**PROBLEM REQUIREMENTS:** The answer must be an exact copy of the lines from the one containing "Cedric the Entertainer" through the last line of the records, with the pictures left out.

**THE DATA:**
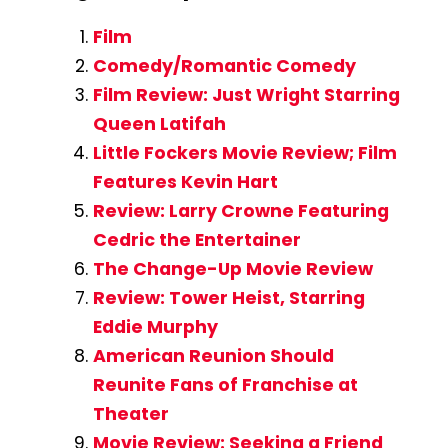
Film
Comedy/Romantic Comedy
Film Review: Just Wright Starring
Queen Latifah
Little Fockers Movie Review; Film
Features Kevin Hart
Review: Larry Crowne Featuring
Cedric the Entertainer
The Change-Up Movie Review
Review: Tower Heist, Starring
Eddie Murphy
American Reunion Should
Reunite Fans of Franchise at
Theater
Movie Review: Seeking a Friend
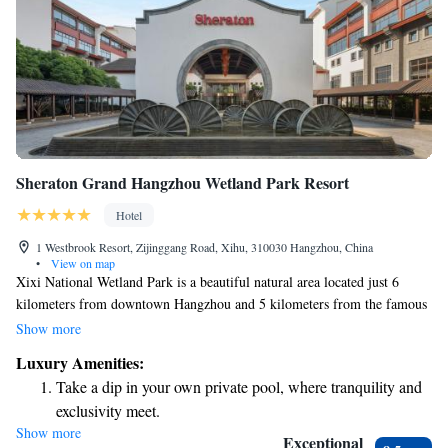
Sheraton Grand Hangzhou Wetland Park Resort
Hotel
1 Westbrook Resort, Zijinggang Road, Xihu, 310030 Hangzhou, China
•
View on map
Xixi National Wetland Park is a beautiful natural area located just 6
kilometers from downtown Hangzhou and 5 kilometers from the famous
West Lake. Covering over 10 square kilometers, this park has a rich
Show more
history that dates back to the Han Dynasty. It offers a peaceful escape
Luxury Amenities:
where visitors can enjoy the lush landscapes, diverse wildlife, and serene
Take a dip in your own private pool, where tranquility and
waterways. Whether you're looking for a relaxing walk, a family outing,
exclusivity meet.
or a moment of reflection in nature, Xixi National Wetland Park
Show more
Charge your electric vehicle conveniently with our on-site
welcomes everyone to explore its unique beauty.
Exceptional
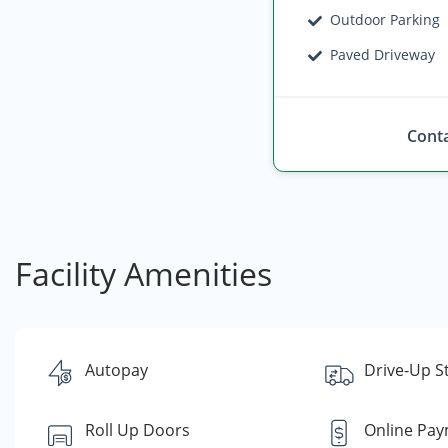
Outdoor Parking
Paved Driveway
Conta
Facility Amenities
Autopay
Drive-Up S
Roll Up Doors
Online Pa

**YOUR RESPONSE:**
Cedric the Entertainer
The Change-Up Movie Review
Review: Tower Heist, Starring
Eddie Murphy
American Reunion Should
Reunite Fans of Franchise at
Theater
Movie Review: Seeking a Friend
Sheraton Grand Hangzhou Wetland Park Resort
Hotel
1 Westbrook Resort, Zijinggang Road, Xihu, 310030 Hangzhou, China
•
View on map
Xixi National Wetland Park is a beautiful natural area located just 6
kilometers from downtown Hangzhou and 5 kilometers from the famous
West Lake. Covering over 10 square kilometers, this park has a rich
Show more
history that dates back to the Han Dynasty. It offers a peaceful escape
Luxury Amenities:
where visitors can enjoy the lush landscapes, diverse wildlife, and serene
Take a dip in your own private pool, where tranquility and
waterways. Whether you're looking for a relaxing walk, a family outing,
exclusivity meet.
or a moment of reflection in nature, Xixi National Wetland Park
Show more
Charge your electric vehicle conveniently with our on-site
welcomes everyone to explore its unique beauty.
Exceptional
Outdoor Parking
Paved Driveway
Conta
Facility Amenities
Autopay
Drive-Up S
Roll Up Doors
Online Pa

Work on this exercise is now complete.